Speaking of Zaza Pachulia, he was completely overwhelmed by Demarcus Cousins (someone Andrew Bogut routinely shut down). To make it worse, it bled into the offensive end as he couldn’t catch a pass, make a free throw, and even airballed a short jumper. Things will get better for the veteran big man but for tonight, it was not pretty.
For everyone else, this was the sort of game that permeated through last season’s 73-win affair where the Warriors came out sluggish, sloppy, and would still beat down the opponent with a single surge in the second half. Except this time, the surge came late and from the likes of Ian Clark and Patrick McCaw. The alt-Splash Brothers were back at it again as they erased a small deficit with 4 minutes to go and the show climaxed with a hilarious James Michael McAdoo (who has been bad, to say the least, this preseason) corner 3.
Steve Kerr’s Warriors can do no wrong, apparently. Just another night.
Leftover Observations:
1. Klay Thompson can shoot the basketball from literally any angle from whence the ball hits his hand. He caught a ball in the first quarter that was a foot under his preferred shooting pocket and he simply dipped once and rose in one motion with a flick. Of course it went in.
2. Dray is the biggest hype man on the Warriors and has saved his best celebrations so far this preseason on the court for KD made shots.

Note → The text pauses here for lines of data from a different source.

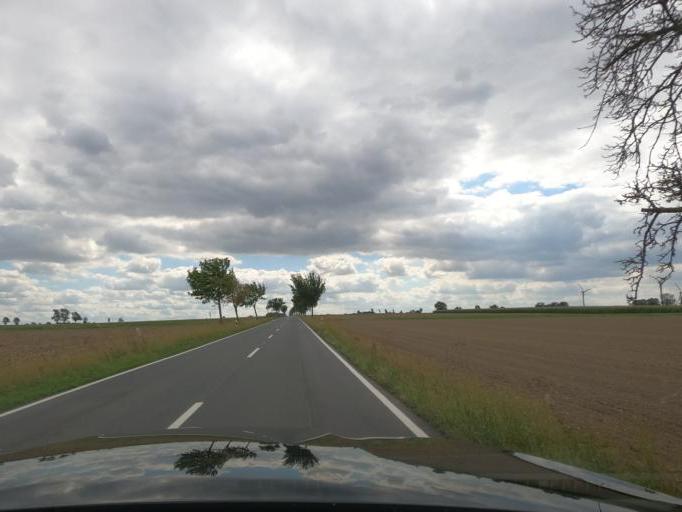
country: DE
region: Lower Saxony
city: Hohenhameln
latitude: 52.2967
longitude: 10.0450
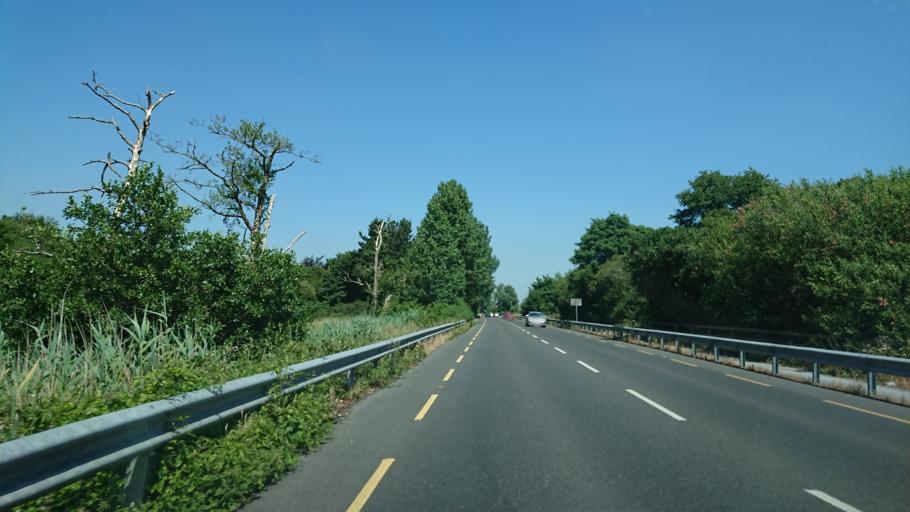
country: IE
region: Munster
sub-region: Waterford
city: Waterford
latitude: 52.2269
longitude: -7.1248
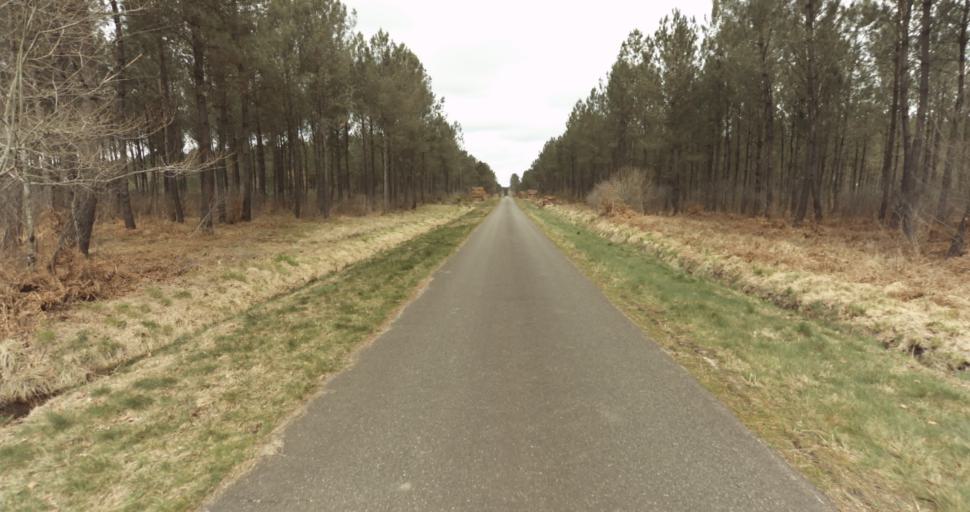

3. The Warriors are force-feeding Zaza the ball at the left side, FT-extended line so he can have cutters come off of him and pindowns on the other side as passing options. It’s Bogut-esque.
4. JaVale McGee got some run and made a nice block on a jump shot and got a Festus Ezeli-esque dunk from a Dray lob in transition. He was mostly out of position all night and caused a bit of a kerfuffle when Cousins hit him with a hard foul.
5. Speaking of the scuffle, it seems like Dray and Cousins are talking quite a bit. And not so much as rivals but friendly cohorts. Perhaps that is the next recruiting mission…
6. James Michael McAdoo is not good.
7. Kerr threw out a MUSCLEWATCH lineup with Curry, McCaw, and Clark as part of a 3-guard attack. Who benches more?